5 Tips on How to Be a Financially Savvy Student at University (And Have Fun at the Same Time!)

Being a student doesn't mean that you cannot be good with money, even if you receive the basic maintenance loan.

Can you have fun while living as a student in receipt of little payments? Over course you can!
I receive the basic loan at university and I still manage to socialise and treat myself once in a while! You don't have to have lots of money to have a great time socialising at university but you do need to be smart about how you handle and manage your money, so here are some pointers on how to be a financially savvy student.

1. Budget!
This is my most importance tip. If you attend university now, or if you are planning to go to university in the future, take on this piece advice because it is essential and necessary. It is very tempting for many students to blow their maintenance loan and overdraft, but do not do this! Use your overdraft for emergencies only, and a maintenance loan is there for a reason: to help you survive and cover (some of) your needs while at you study at university.

Budgeting is pretty simple. Calculate your costs for a social activity (e.g. shopping, eating at a restaurant or going to a cinema) then set your limit (and stick to it).

Pay for things in cash instead of using a card, because you can manage your budget better when you see what you are spending, and exercise self-discipline, self-control and willpower. Don't feel tempted to purchase an item as soon as you view it without thinking about it first. Never buy on impulse, think more than once about purchasing a product, and understand the value of money. You can make your money go further.

2. Save, save and save!
Don't just spend your money, save it! Get a money pot and start putting in coins and notes regularly. You'd be very surprised how much you could save over a period of time but it all adds up. Whether you have a goal to save for (e.g. a holiday) or you don't feel as though you have anything to save for, just do it! It is highly motivating to have something to save for but you don't need a reason – just save for a rainy day, and while you are at it, open a savings account with a bank or a credit union.

3. Get a job.
Get a job so that you can have more money in your purse, pockets and bank account. Some students prefer not to work while studying for their degree and this is understandable but working can be so rewarding and could help you to gain extra experience in employment. Plus, having a job means that you can fund your lifestyle and buy nice stuff you want without having to touch your student loan or overdraft.
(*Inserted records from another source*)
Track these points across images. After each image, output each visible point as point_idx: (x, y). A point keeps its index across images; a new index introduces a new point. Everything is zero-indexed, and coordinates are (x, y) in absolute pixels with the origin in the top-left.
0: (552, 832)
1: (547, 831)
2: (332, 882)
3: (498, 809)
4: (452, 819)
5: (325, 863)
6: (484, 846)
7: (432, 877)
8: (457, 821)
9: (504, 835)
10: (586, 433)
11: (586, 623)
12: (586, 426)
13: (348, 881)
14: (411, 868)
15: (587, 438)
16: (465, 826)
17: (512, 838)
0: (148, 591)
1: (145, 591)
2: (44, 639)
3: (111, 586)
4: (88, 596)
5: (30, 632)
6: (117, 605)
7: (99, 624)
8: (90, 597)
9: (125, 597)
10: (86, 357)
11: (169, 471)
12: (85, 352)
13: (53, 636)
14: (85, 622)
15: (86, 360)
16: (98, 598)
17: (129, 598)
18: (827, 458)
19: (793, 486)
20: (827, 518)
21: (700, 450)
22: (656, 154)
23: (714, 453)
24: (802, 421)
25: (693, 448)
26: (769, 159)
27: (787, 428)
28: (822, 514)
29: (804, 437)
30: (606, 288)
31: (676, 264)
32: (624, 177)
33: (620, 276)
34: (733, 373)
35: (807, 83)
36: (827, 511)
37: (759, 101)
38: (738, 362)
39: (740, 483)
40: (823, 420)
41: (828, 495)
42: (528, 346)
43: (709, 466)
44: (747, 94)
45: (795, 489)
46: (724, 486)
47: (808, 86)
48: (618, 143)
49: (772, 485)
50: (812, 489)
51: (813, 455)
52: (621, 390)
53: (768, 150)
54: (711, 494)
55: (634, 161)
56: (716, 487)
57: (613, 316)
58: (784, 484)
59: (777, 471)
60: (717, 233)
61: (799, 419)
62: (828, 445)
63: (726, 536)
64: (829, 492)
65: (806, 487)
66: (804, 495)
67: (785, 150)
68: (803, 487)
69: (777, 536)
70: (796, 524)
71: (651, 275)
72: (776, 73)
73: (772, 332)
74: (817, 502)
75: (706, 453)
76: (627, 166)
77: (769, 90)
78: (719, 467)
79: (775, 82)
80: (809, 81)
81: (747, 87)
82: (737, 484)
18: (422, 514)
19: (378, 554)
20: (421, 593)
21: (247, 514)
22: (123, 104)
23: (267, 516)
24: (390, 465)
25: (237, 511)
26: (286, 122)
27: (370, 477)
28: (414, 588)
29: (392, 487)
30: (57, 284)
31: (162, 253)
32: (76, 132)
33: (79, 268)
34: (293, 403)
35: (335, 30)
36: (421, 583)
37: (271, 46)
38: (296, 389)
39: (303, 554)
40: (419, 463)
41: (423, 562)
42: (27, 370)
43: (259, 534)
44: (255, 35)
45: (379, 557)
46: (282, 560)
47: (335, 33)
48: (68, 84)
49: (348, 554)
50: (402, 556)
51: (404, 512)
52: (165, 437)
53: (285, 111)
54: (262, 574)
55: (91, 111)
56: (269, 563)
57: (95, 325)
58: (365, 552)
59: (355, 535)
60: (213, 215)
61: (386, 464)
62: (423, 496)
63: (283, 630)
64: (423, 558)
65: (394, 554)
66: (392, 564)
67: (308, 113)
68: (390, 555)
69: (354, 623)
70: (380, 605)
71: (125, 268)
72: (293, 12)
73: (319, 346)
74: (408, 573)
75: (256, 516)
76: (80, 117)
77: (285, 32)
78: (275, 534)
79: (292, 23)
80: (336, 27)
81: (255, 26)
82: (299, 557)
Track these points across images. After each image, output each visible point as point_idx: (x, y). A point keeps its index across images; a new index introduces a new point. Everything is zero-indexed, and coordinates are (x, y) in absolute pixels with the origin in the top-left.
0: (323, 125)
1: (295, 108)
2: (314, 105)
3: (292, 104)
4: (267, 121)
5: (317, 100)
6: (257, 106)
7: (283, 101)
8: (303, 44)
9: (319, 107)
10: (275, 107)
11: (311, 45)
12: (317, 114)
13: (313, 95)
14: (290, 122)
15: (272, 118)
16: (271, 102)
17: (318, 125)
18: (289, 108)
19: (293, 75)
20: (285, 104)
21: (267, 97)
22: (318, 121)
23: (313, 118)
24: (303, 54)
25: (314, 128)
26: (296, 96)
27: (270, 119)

In my case, I have not had a long-term job since I've been at university, but I have had odd jobs doing casual work.  I've worked as a student ambassador for my university, and a couple of summers ago I worked in fashion retail for a month.  Before university I was on a gap year and during that time I worked in retail and I was a paid freelance writer a a student company's blog, and I worked in that job from the beginning of my gap year till halfway through my foundation year.

If you can, try to get work as an ambassador, or if you have special talents try to get freelance/casual work.  Getting work like this can help you to gain skills and experience, as well as adding extra cash to your bank balance!

4. Keep a lookout for sales, offers and discounts!
As a student you are entitled to so many discounts, sales and offers from your favourite brands, so always keep an eye out for deals. You can easily save money by searching for bargains. Get discount cards (e.g. NUS Extra) and sign up to discount websites (e.g. UNiDAYS) and pick up a loyalty card if you use a particular brand regularly.

5. Don't get a credit card.
Don't bother getting a credit card. You can easily fall into the trap of temptation and overspending if you have one. Some companies will offer credit cards at the start of the academic year during Freshers' Week but don't accept (unless you have a steady job and can 100% make the payments.)